SANGER — Several city manhole covers are in need of repair or replacement, according to a state environmental investigator who made an unannounced visit to Sanger on Thursday.
Karen Smith, Texas Commission on Environmental Quality investigator, also documented evidence of ongoing sewer overflow from a manhole into a pasture and creek adjacent to Lois Road near the Walmart Distribution Center.
The TCEQ received a complaint on Wednesday that alleged the sewer overflow.
This is the fifth wastewater violation in the last seven years for Sanger.
The last citation was issued in March 2012. Last spring, the state cited the city for failure to prevent unauthorized discharge of wastewater.
A Sanger resident reported that wastewater spillage on her land after heavy rains in a short timeframe caused sewage overflow.
According to the report, the city replaced manhole covers and bolted them down to prevent future overflowing.
But the threat of overflow remains until upgrades are made to the city’s infrastructure, City Manager Mike Brice said.
Brice said the city has infiltration issues and that another problem is that the drainage system overloads and causes spillage when there is heavy rainfall.
Last week, Smith found evidence of a manhole overflow in an area soaked with water, and she reported that there were “several deteriorating manholes along the same main sewer line.”
During the onsite visit, no active overflow was observed but rags and debris from a recent overflow were observed near the manhole area.
“The investigation is ongoing and the investigation findings will be documented in the investigation report, estimated to be completed next month,” TCEQ spokesman Terry Clawson said.
The city will receive a notice of violation, which is a written warning.
Once received, the city will have a fixed amount time to meet compliance. State officials have not determined how long Sanger will have to meet compliance as of Monday afternoon.
If the city fails to correct the violations in time, the TCEQ may then take enforcement action against the city.
Officials say the city’s greatest and most expensive need — to correct the sewer issues — is a new wastewater treatment plant. The cost of a new plant is estimated at $25 million, which would be financed over a 20- to 40-year period.
Brice said Sanger is still several years away from beginning construction on the plant, which will force the city to incur debt.

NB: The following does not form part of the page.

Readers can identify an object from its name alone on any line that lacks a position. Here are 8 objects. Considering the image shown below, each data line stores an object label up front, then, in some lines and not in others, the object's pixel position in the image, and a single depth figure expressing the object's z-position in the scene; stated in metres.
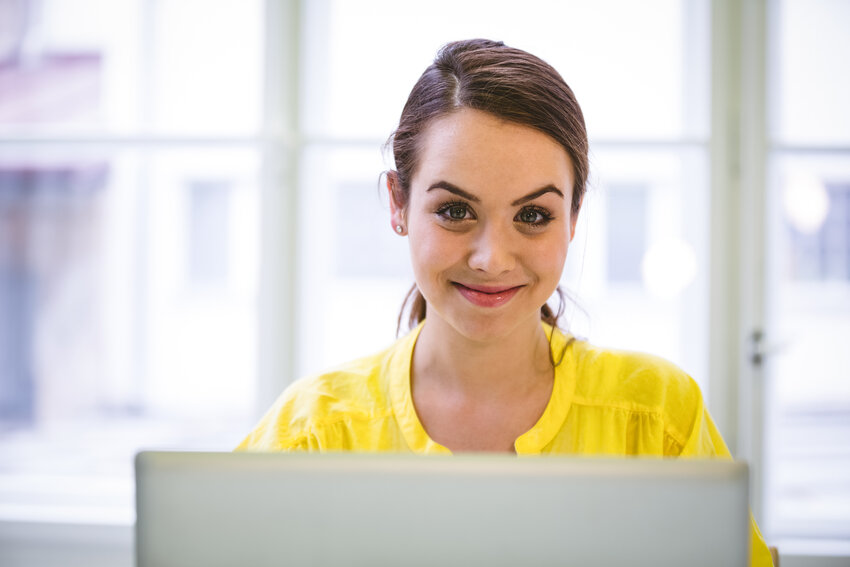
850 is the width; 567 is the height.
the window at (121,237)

City officials are scheduled to conduct a wastewater survey this spring or summer to identify temporary fixes to the overflow problem until a new wastewater plant is constructed.
The city received a $316,000 community development block grant to replace and install a larger trunk line into the sewer plant.
The line serves the older part of town and is a source of much of the rainwater infiltration. The line is expected to be replaced during 2013-14, Brice said.
“This will buy us more time before we have to build a new treatment plant,” he said.